- Florida state legislators, business executives, and medical experts are advocating for two bills aimed at eliminating the step therapy mandate for mental health medications for Medicaid recipients.
- The bills, SB 112 and HB 183, seek to limit step therapy practices in treating mental and behavioral health.
- Step therapy is a treatment method that requires a patient to try a series of treatments, starting with the least expensive options, before moving on to more intensive treatments if necessary.
- The proposed legislation has received support from various organizations, including the Florida Psychiatric Society Legislative Task Force, who argue that step therapy protocols often result in minimal cost savings and can cause patients to go without necessary treatment.
In a show of support, state legislators, business executives, and medical experts joined forces on Wednesday to push for the passage of two bills aimed at eliminating the step therapy mandate for mental health medications approved by the Agency for Health Care Administration for Medicaid recipients.
Currently, the Senate bill has been referred to the Committee on Health Policy, the Appropriations Committee on Health and Human Services, and the Committee on Fiscal Policy. The House bill has been moved to the Healthcare Regulation Subcommittee.
Step therapy is a method of mental health treatment that requires a patient to try a series of treatments, typically starting with the least expensive and least invasive options, before moving on to more intensive treatments if necessary. This approach is commonly used in insurance-covered mental health treatments.
“We have many patients in the state of Florida that suffer from serious mental illnesses,” said Harrell. “We want to make sure that they don’t have to take various medications because they happen to be on a formulary that their insurance company or Medicaid has determined is the lowest priced medication and should be where they start.”
Harrell additionally took issue with the lengthy process that comprises step therapy protocols, claiming that if a first or second treatment option proves unsuccessful, it could take several months for an individual to receive proper treatment care.

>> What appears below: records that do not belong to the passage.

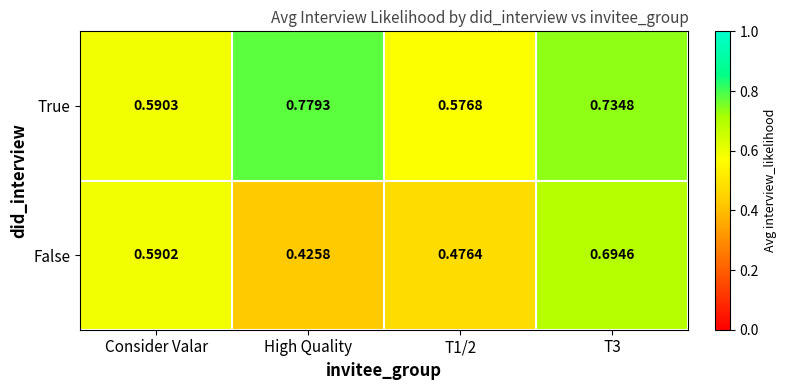

Between High Quality and T3, which series saw the biggest shift?

False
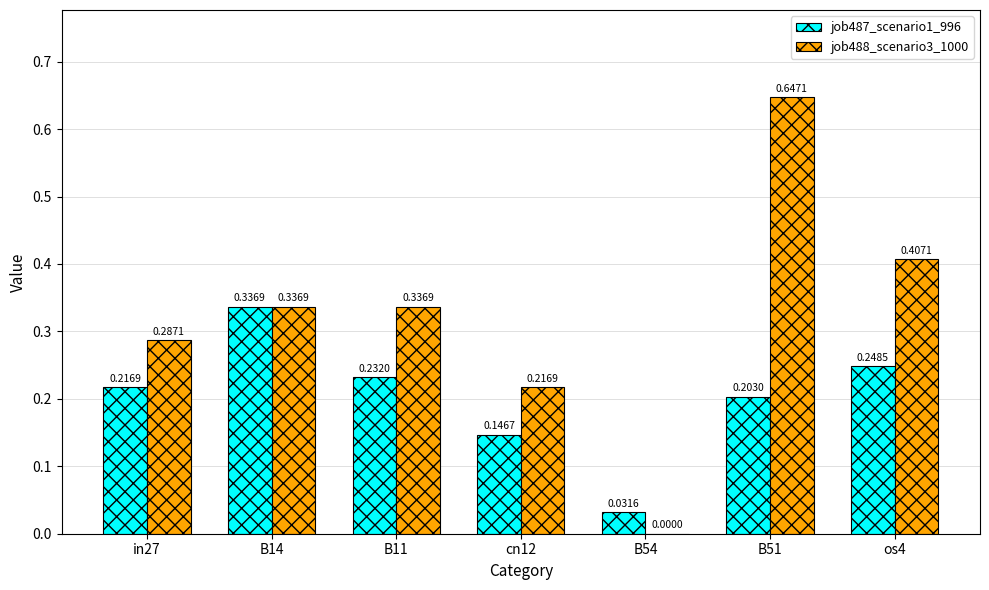

At which category is the sum across all series the highest?

B51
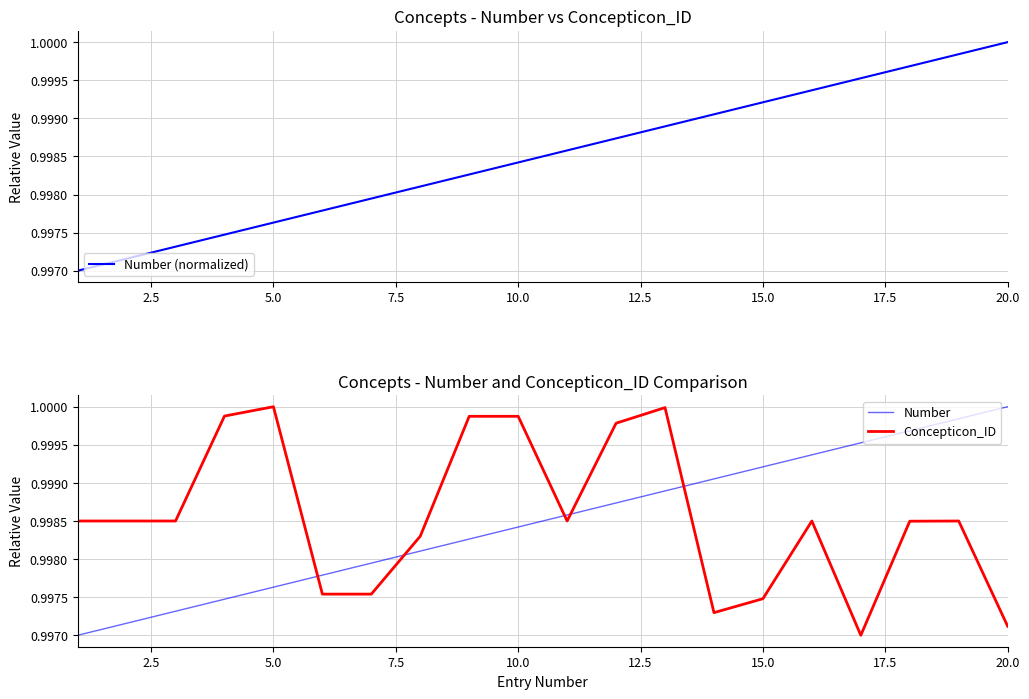

Is this an area chart (filled region under the line)?

No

“If you fail on [option] A, which may take six weeks, then you get to go to [option] B and another six or eight weeks. And then, maybe you go to [option] C, and again you may have another four, six, eight weeks before the insurance company or Medicaid determines that it’s not working,” she continued. “Think about the danger that is to the patient, and because this is mental illness, the possible danger to the public.”
Gonzalez Pittman presented findings from a recent study showing that one in four adults in Florida experienced mental illness in 2022 and that thirteen percent of young people in the state had at least one major depressive episode in the last year.

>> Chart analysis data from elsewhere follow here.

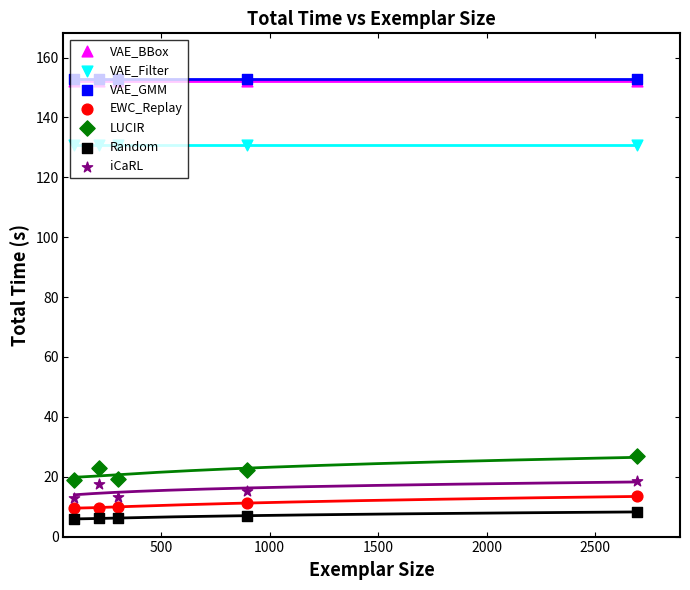

Which series has the widest spread of Y values?

LUCIR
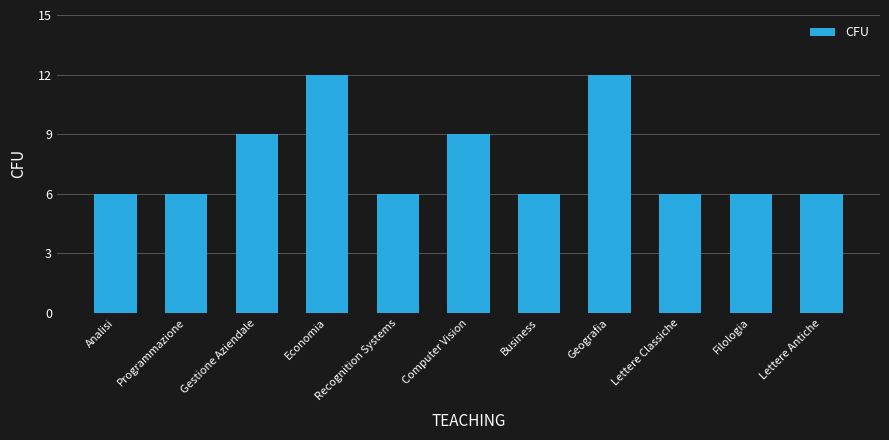

Approximately how many times larger is the value at Gestione Aziendale compared to Recognition Systems?

1.5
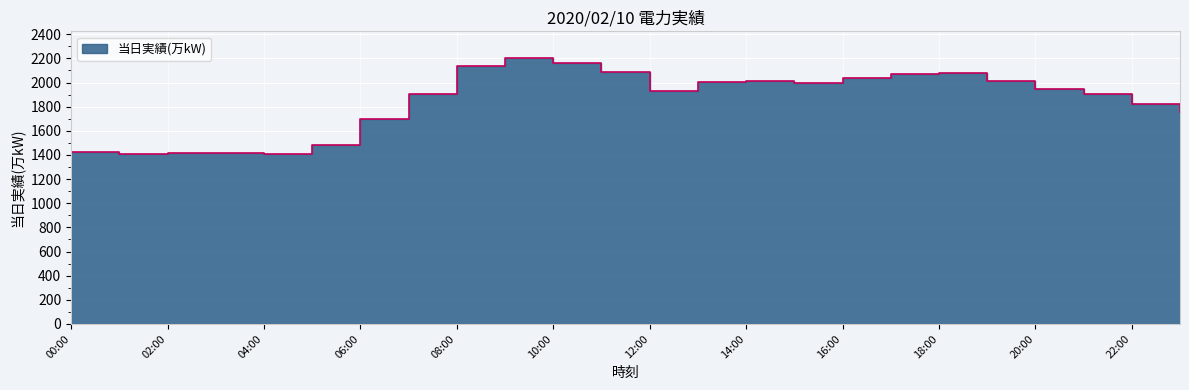

Reading left to right, list all the values displayed in this chart.

1427	1409	1418	1415	1409	1479	1699	1909	2135	2204	2158	2089	1928	2006	2009	1997	2034	2071	2080	2009	1945	1903	1819	1752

“Barriers to mental health care like step therapy prolong our state’s mental health crisis,” said Gonzalez Pittman. “This issue not only takes a toll on mental health patients and their families but on the state’s communities and economy.”
In her claim of economic effects, Gonzalez Pittman cited lengthy hospital stays, the loss of members of the state’s workforce, and the loss of life due to suicide.

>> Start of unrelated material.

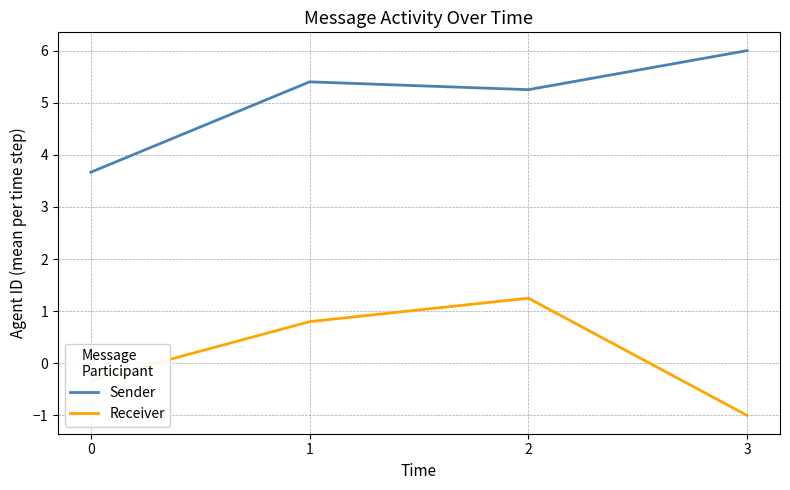

Count the number of data series in this chart.

2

The proposed legislation received additional backing from the Florida Psychiatric Society Legislative Task Force, with Chairwoman Debra Barnett speaking at the press conference. Barnett argued that step therapy protocols often result in minimal cost savings and reiterated that it can cause patients to go without necessary treatment due to prolonged wait times.
Julio Fuentes, President and CEO of the Florida State Hispanic Chamber of Commerce, also threw his support behind the bills and highlighted the financial burden imposed by step therapy. Citing a recent study, he revealed that step therapy practices cost taxpayers over $274 million annually via missed workdays, medical expenses such as pharmaceuticals, and inpatient costs.
“This legislation will leave a lasting impact on our state,” he said.